Laurel Robbins writes her own shark tale

Swimming with dolphins is a fairly common activity for people vacationing in tropical locales, but swimming with sharks?

Some people are interested in sharks, many are afraid of them and a select few enjoy swimming with the salt water assassins — like, Mount Royal’s Program Director for Business Education Training in Continuing Education, Laurel Robbins.

The native of Pincher Creek, a self-proclaimed adrenaline junkie and nature lover, figures her fascination with sharks may have been pre-destined.

While most middle-aged adults are far too scarred after growing up with the Jaws movies to even consider swimming with a shark, Robbins has always had an interest in dangerous animals.
Robbins had one of her scariest encounters when a hammerhead swam directly at her face during one particularly exciting dive.

She spent many hours as a young woman growing up in southern Alberta hunting down notorious hunters — not to kill them, rather to observe.

To this day she can tell you the best sites to spot a grizzly bear.

“I’m actually petrified of sharks, absolutely petrified.

"The first time I jumped in the water, while diving in Thailand I didn’t see any sharks and was just fine with it,” says Robbins, passionately recounting some of her most memorable diving experiences.

“But, something about the idea of it stayed with me.

"Then seven years later I had the opportunity to dive with nurse sharks in Belize, which was really cool.

"They’re just like big catfish — but I could say I went diving with sharks. Nurse sharks are about six to seven feet in length, but they’re bottom feeders, they won’t touch you unless you stick your hand in their mouth.”

Robbins has followed her passion all over the world and spent time underwater in the presence of more than eight species of shark.

She plans all her vacations around shark diving, and even met her German boyfriend through the hobby.

“You don’t meet a lot of people who shark dive so it’s really nice to have someone to share that with because most people think you’re crazy and can’t understand why you’d do it.”
Robbins enjoys other wildlife aside from sharks. Can you spot the octopus?
Robbins readily admits there have been moments where she’s wondered if Mount Royal might soon have an opening to fill in her department.
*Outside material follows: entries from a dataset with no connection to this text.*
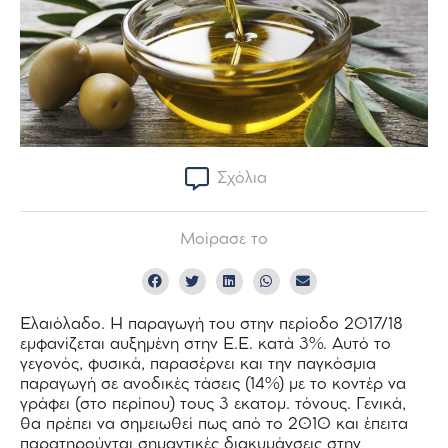
Σχόλια
Μοίρασε το
Ελαιόλαδο. Η παραγωγή του στην περίοδο 2017/18
εμφανίζεται αυξημένη στην Ε.Ε. κατά 3%. Αυτό το
γεγονός, φυσικά, παρασέρνει και την παγκόσμια
παραγωγή σε ανοδικές τάσεις (14%) με το κοντέρ να
γράφει (στο περίπου) τους 3 εκατομ. τόνους. Γενικά,
θα πρέπει να σημειωθεί πως από το 2010 και έπειτα
παρατηρούνται σημαντικές διακυμάνσεις στην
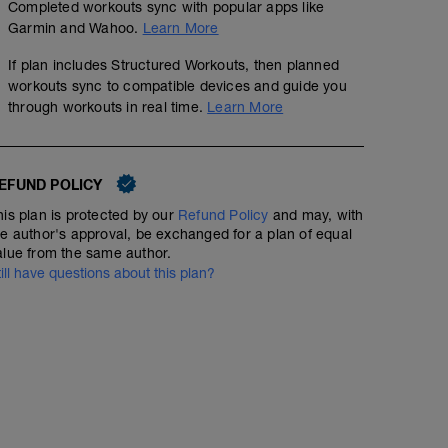
Completed workouts sync with popular apps like
Garmin and Wahoo.
Learn More
If plan includes Structured Workouts, then planned
workouts sync to compatible devices and guide you
through workouts in real time.
Learn More
EFUND POLICY
Recovery - 50
his plan is protected by our
Refund Policy
and may, with
00:50:00
45
Structured Workout
TSS
he author's approval, be exchanged for a plan of equal
alue from the same author.
till have questions about this plan?
👉Durante estas primeras 8 semanas, los días miérco
RUNS.
✍Estos trabajos son muy importantes ya que es cuando
músculos para acelerar la recuperación.
💤Estos días son de RECUPERACIÓN ACTIVA, y serán d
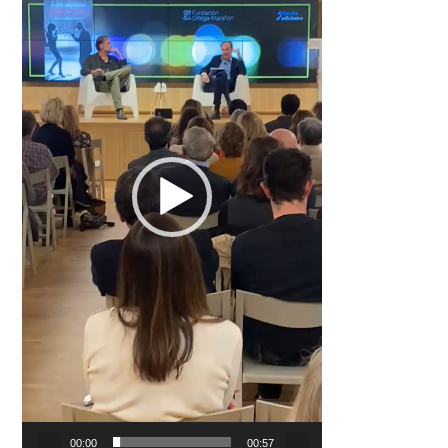
00:00
00:57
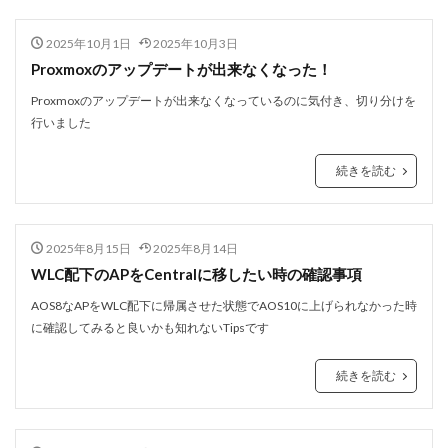
2025年10月1日
2025年10月3日
Proxmoxのアップデートが出来なくなった！
Proxmoxのアップデートが出来なくなっているのに気付き、切り分けを
行いました
続きを読む
2025年8月15日
2025年8月14日
WLC配下のAPをCentralに移したい時の確認事項
AOS8なAPをWLC配下に帰属させた状態でAOS10に上げられなかった時
に確認してみると良いかも知れないTipsです
続きを読む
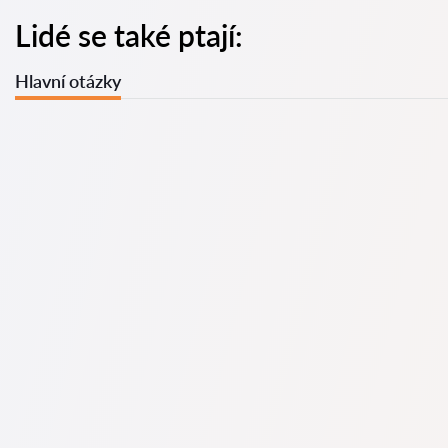
Lidé se také ptají:
Hlavní otázky
U nás najdete seznam nejlepších právníků v s kompletními
informacemi. Ceny, recenze, telefonní číslo a adresa.
Na naší službě najdete skutečné recenze právníků,
neodstraňujeme negativní recenze a není možné je uměle
navýšit.
Konzultace právníků v začíná od 1400 CZK a výše (ceny se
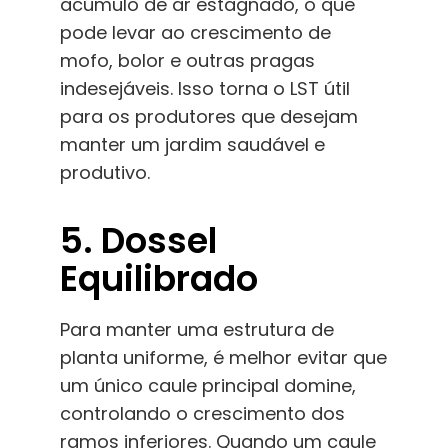
acúmulo de ar estagnado, o que
pode levar ao crescimento de
mofo, bolor e outras pragas
indesejáveis. Isso torna o LST útil
para os produtores que desejam
manter um jardim saudável e
produtivo.
5. Dossel
Equilibrado
Para manter uma estrutura de
planta uniforme, é melhor evitar que
um único caule principal domine,
controlando o crescimento dos
ramos inferiores. Quando um caule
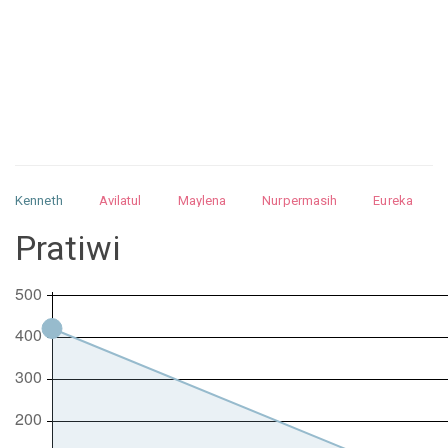
Kenneth
Avilatul
Maylena
Nurpermasih
Eureka
Julita
Matthew
Isabella
Arquelao
Kayla
Kayla
Pratiwi
Nurhilman
Pathin
Muhalis
Abdullah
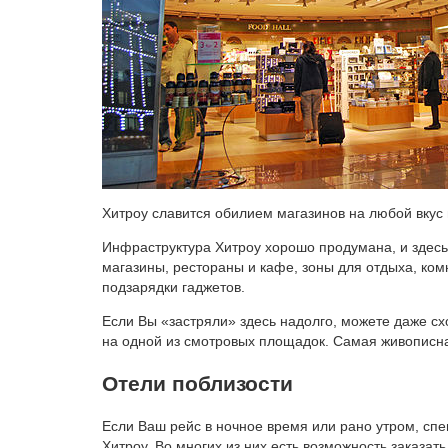
Хитроу славится обилием магазинов на любой вкус
Инфраструктура Хитроу хорошо продумана, и здесь
магазины, рестораны и кафе, зоны для отдыха, ком
подзарядки гаджетов.
Если Вы «застряли» здесь надолго, можете даже с
на одной из смотровых площадок. Самая живописна
Отели поблизости
Если Ваш рейс в ночное время или рано утром, спе
Хитроу. Во многих из них есть возможность заказат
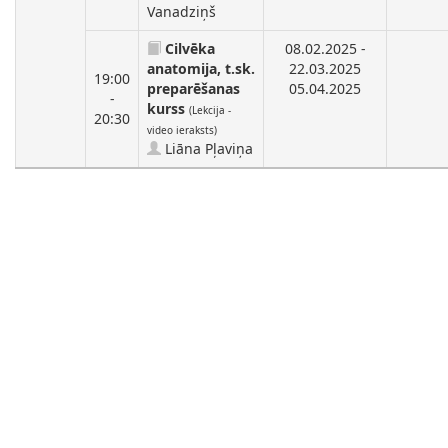
Vanadziņš
Cilvēka
08.02.2025 -
anatomija, t.sk.
22.03.2025
19:00
preparēšanas
05.04.2025
-
kurss
(Lekcija -
20:30
video ieraksts)
Liāna Pļaviņa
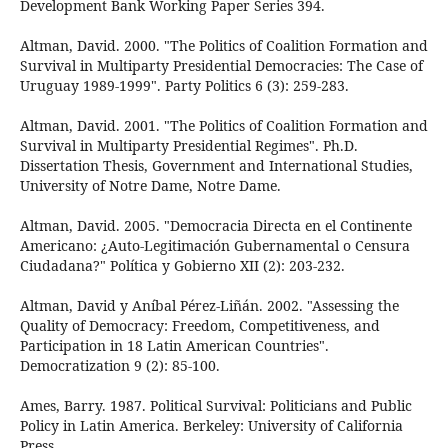
Development Bank Working Paper Series 394.
Altman, David. 2000. "The Politics of Coalition Formation and
Survival in Multiparty Presidential Democracies: The Case of
Uruguay 1989-1999". Party Politics 6 (3): 259-283.
Altman, David. 2001. "The Politics of Coalition Formation and
Survival in Multiparty Presidential Regimes". Ph.D.
Dissertation Thesis, Government and International Studies,
University of Notre Dame, Notre Dame.
Altman, David. 2005. "Democracia Directa en el Continente
Americano: ¿Auto-Legitimación Gubernamental o Censura
Ciudadana?" Política y Gobierno XII (2): 203-232.
Altman, David y Aníbal Pérez-Liñán. 2002. "Assessing the
Quality of Democracy: Freedom, Competitiveness, and
Participation in 18 Latin American Countries".
Democratization 9 (2): 85-100.
Ames, Barry. 1987. Political Survival: Politicians and Public
Policy in Latin America. Berkeley: University of California
Press.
“One of my scariest moments was when we were going on a dive with bull sharks, which are one of the five most aggressive sharks in the world.

“The dive master said ‘everyone get in and stay on the surface,’ but that’s the stupidest thing you can do because that’s where every shark attack happens. So I’m thinking ‘great, we’re going diving with one of the most aggressive sharks and the dive master has no clue what he’s doing.’ But it’s such a huge opportunity that you can’t turn it down.

“Fortunately we actually did see two bull sharks and nobody was attacked. It was such a beautiful moment because we were just a metre away from them and they knew we were there, and while they were interested, they weren’t aggressive.

“It’s like this epiphany that’s just so beautiful because you’re swimming there in the water with two killer animals that could take you out at any second, but it was so peaceful that it was surreal. It was utter relaxation – you’re adrenaline is going through the roof, right before you jump in, but once you’re there it’s like you’re just at one with nature.”

Speaking of Jaws, Robbins doesn’t initially list the legendary great white shark as one of the species she’s looking forward to diving with. When questioned about the most notorious species of shark, Robbins takes a breath as if wrestling with her own thoughts on the matter

“I have a lot of apprehension about the great white. You can do cage diving with them in South Africa, but it’s very controversial because half the experts say that encourages them to attack people and half say that it doesn’t.

“I’d do that no sweat in a cage — would I want to go free diving with them — not sure. That’s where I might draw the line because they are so unpredictable. They aren’t the largest shark but they can be very aggressive and unpredictable. So I haven’t made up my mind about the great whites yet.”

Then again, she says one of the aspects she embraces about shark diving is the opportunity to challenge commonly held misconceptions.

With sharks, she’s finding there are no shortage of those to confront.